Poster #3218 presents for the first time the impact of CD39 disruption on the efficacy of other cancer therapeutics by comparing their effects in wildtype versus CD39 knock-out mice. The results revealed that CD39 deficiency sensitized to anti-PD1 treatment in animals that failed to respond to anti-PD-1 treatment. The antitumor efficacy of CD39 disruption is further improved when combined with an immunogenic chemotherapy. In animals bearing PD-1 insensitive tumors, combination of immunogenic chemotherapy, anti-PD1 antibody and CD39 disruption led to complete tumor eradication and long term protection (specific anti-tumor immunity) in most animals. The efficacy of an ADCC-inducing cytotoxic antibody was also improved in CD39 knock-out mice compared to wildtype.
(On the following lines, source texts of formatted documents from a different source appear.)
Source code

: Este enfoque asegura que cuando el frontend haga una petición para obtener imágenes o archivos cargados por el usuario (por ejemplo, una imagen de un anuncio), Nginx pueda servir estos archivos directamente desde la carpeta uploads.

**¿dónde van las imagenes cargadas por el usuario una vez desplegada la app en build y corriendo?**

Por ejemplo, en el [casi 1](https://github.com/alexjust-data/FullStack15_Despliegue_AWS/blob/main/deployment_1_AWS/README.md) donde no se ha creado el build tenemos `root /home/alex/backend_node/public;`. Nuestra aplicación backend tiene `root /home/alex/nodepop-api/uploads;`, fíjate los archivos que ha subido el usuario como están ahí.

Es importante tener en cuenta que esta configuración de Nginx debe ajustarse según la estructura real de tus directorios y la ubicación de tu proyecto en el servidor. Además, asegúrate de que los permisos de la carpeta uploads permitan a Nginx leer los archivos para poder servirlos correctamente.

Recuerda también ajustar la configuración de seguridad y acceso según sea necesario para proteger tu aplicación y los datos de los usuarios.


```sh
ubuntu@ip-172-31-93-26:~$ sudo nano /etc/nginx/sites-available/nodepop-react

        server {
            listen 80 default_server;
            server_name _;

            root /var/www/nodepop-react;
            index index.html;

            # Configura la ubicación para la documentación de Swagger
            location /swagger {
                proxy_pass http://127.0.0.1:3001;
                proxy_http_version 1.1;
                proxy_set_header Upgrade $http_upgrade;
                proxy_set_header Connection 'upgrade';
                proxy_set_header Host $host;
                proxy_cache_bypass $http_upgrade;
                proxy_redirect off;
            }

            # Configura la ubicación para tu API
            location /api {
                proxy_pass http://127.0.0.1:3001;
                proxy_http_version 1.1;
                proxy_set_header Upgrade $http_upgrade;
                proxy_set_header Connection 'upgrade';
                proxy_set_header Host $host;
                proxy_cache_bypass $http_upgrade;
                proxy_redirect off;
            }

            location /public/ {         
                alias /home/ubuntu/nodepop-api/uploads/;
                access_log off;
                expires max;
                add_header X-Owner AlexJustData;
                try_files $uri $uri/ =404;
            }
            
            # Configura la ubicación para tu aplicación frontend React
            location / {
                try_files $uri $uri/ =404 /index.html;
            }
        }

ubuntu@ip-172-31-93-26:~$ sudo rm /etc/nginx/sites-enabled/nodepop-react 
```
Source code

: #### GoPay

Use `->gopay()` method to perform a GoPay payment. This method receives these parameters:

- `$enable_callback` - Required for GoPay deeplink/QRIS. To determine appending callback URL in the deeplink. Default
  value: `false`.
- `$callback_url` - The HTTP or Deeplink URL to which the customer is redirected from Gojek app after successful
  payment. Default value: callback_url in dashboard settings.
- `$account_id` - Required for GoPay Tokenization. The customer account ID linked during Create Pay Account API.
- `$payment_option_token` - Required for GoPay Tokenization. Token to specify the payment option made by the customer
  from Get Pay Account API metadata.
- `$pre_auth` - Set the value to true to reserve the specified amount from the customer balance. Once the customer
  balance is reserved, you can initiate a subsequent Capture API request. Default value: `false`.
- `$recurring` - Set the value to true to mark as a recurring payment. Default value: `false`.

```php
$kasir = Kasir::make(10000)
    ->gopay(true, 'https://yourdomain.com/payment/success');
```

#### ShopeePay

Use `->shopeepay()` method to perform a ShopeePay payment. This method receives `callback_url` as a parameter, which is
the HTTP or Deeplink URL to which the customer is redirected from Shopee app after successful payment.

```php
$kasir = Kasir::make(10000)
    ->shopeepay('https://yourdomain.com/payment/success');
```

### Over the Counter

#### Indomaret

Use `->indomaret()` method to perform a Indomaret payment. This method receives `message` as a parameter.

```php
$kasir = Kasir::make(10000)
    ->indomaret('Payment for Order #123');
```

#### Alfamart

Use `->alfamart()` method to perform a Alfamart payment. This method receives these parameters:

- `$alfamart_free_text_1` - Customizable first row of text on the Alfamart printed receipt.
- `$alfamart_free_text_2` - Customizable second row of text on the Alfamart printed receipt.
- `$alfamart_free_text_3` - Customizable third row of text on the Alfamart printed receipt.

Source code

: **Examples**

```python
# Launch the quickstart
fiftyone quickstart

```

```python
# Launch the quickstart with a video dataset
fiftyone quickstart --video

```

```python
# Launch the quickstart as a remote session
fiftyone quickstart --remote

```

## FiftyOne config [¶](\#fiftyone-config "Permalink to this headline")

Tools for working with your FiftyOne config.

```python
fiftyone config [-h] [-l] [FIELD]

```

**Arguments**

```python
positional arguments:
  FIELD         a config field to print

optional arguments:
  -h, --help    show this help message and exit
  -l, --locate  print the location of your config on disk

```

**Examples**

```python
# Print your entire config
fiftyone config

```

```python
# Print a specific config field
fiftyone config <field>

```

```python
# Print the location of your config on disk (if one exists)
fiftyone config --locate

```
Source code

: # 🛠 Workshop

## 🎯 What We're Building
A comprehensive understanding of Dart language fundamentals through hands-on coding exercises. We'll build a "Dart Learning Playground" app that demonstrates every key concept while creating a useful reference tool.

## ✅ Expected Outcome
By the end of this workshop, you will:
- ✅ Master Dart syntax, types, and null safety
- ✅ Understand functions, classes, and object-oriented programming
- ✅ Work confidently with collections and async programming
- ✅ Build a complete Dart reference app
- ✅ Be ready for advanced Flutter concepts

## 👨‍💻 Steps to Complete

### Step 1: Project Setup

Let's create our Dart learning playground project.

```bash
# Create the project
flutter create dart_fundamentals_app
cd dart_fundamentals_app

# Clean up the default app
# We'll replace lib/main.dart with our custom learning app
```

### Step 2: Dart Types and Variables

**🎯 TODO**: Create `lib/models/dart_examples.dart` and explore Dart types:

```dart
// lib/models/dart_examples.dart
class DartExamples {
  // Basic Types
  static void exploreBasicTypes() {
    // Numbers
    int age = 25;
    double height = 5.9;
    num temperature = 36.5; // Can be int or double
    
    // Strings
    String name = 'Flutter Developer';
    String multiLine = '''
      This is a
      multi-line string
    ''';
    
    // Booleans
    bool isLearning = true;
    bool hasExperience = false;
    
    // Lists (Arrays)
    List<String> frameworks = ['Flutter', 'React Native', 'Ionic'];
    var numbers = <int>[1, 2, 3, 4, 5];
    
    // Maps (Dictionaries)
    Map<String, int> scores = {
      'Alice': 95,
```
Nicolai Wagtmann, CSO of Innate Pharma, said: "Taken together, the data presented by Innate and our partner OREGA Biotech form a very promising body of evidence supporting the development of this new, first-in-class checkpoint inhibitor antibody. The results presented today raise exciting perspectives for the development of IPH52, both as single-agent and in combination with other checkpoint inhibitors, and we are eager to now take this first-in-class candidate forward into the preclinical development phases".

Jeremy Bastid, COO of OREGA Biotech, further commented: "CD39 mediates immunosuppression through a different mechanism than other immune checkpoints and may broadly impede the efficacy of cancer therapies. The exciting data released today using both antibody blockade and genetic CD39 deficiency shed light on the capacity of CD39 disruption to drive antitumor immune responses, either alone or in combination with PD-1 checkpoint blockers, ADCC antibodies and immunogenic chemotherapy, suggesting broad development potential".